In other words, it does NOT do this.
re.sub(
r"ORIGINAL_OPENING_TAG(.*)ORIGINAL_CLOSING_TAG",
r"REPLACEMENT_OPENING_TAG\g<1>REPLACEMENT_CLOSING_TAG",
s
)
This would fail on (stupid) cases such as this one:
test [i]italic thing [b]stuff[/i] etc[/b] whatever
Using re.sub the way it was illustrated above, the result would not be the correct result. The correct result should not parse [b]
and [/b]
because [b][/b]
and [i][/i]
are interweaved but not nested.
Using regex only to parse tags but still parsing in the right order — the way this parser does — rightfully ignores [b]
in this case.
This project is mostly part of the TI-Planet discord-shoutbox bridge where we need to transform limited markdown into bbcode and conversely.
Yes there are already markdown parsers and bbcode parsers. But most of them do not share exactly our purposes which in the end causes more problems for us than reinventing the wheel. For example, most of them have html as the transformation target and we don't. Most of them also have default options that we don't want (as in, that cause problems that we have to work around).
Check out ShoutBot's code where we had problems with the markdown-it lib with spoiler tags, or problems with the bbcode lib with URLs and with stuff that were not tags such as [[a b][b c]]
(someone talking about matrices) which was somehow interpreted as bold tags, and the issue with "interweaving without nesting" was present.
Finding workarounds/solutions/other_libs for these problems requires time, and reinventing the wheel required less time.
Maybe libs for our exact usecases exist and we can still look for that better solution, but at least we have a working project in the meantime. It is also for this reason that performances are not a high priority issue for this sub-project.
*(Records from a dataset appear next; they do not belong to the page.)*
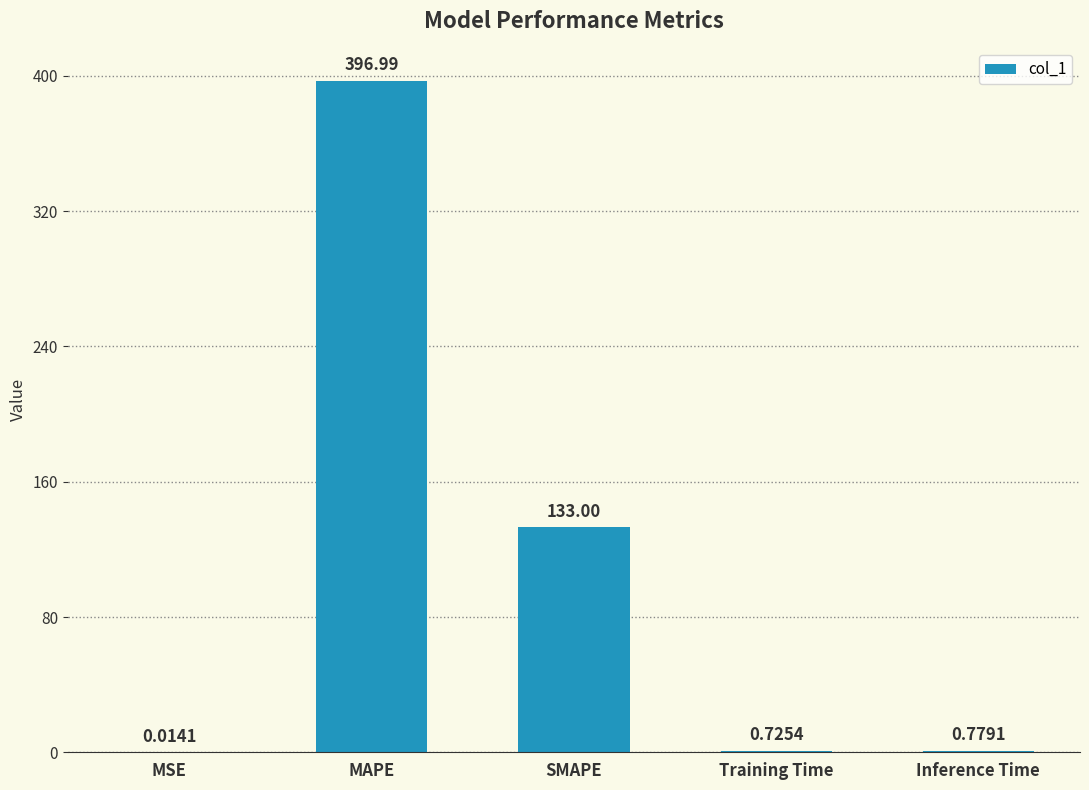

Are the bars grouped side by side (vs. stacked)?

No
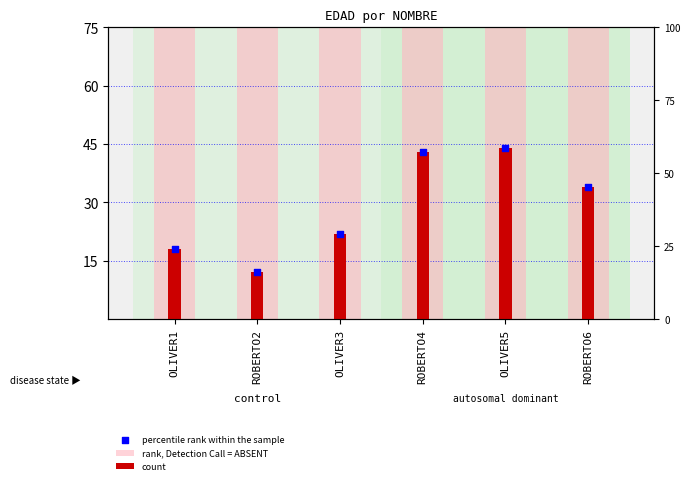

At which category is the sum across all series the highest?

OLIVER5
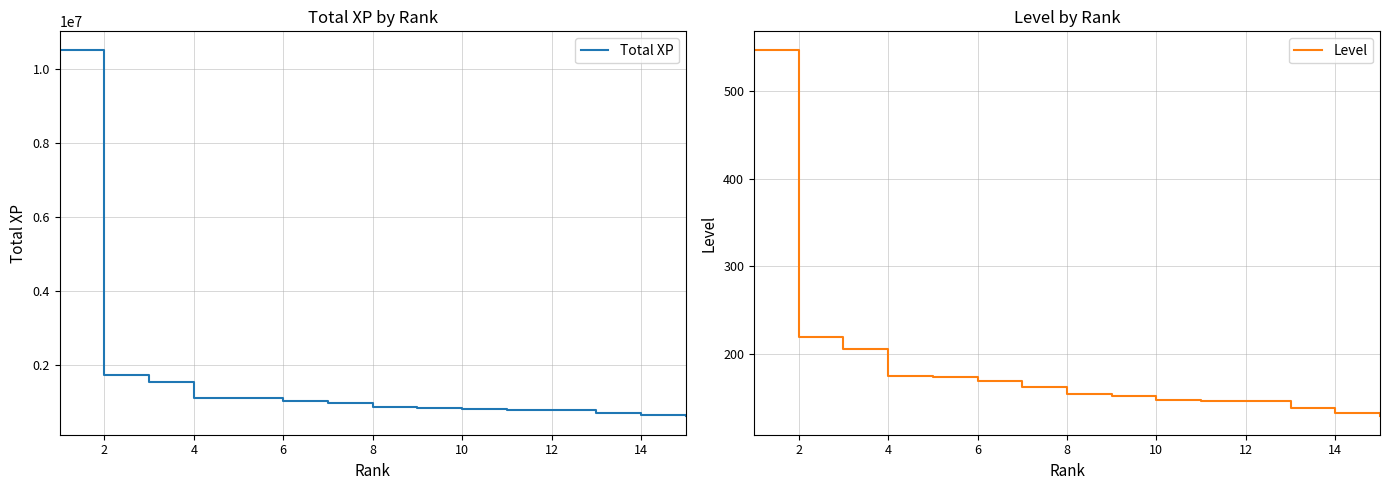

How many values in the Total XP series are below 845776?

7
This only works with things that have an opening and closing tags. For example, it cannot parse this:
> this is a quote
> a multiline quote even
— Author
This also uses the first match as the opening tag. For example here:
things **bll* stuff
In markdown, *bll*
would need to be interpreted as emphasis, and the first *
would be out of the emphasis. Using this parser here, the first *
would be interpreted as the opening tag and the second *
would be inside the emphasis. Since we only found that problem with **bll*
and __bll_
in markdown and the result isn't too far from the correct result, we marked this as low priority issue on an edge case in a grey area (for example Riot/Element and vscode's preview parse *bll**
but discord does not parse it at all, and **bll*
looks similar).
Example code:
parser = Parser()
parser.declare(Parser.SubParser('||', '||', lambda value, om, cm: f'[ispoiler]{value}[/ispoiler]'))
parser.declare(Parser.SubParser('_', '_', lambda value, om, cm: f'[i]{value}[/i]', requires_boundary=True))
print(parser.parse('an example _sentence to_ parse with ||traps _sometimes|| and_ everything works'))
Example output:
an example [i]]sentence to[/i] parse with [ispoiler]traps _sometimes[/ispoiler] and_ everything works
The Parser class has options if spaces are required outside of tags, or if tags are required to be right next to a word without a space in between, or options to specify a regex directly instead of a simple string, or if the text between tags needs to be recursively parsed or left untouched, etc.
Check out test_parser.py
for uses of these options.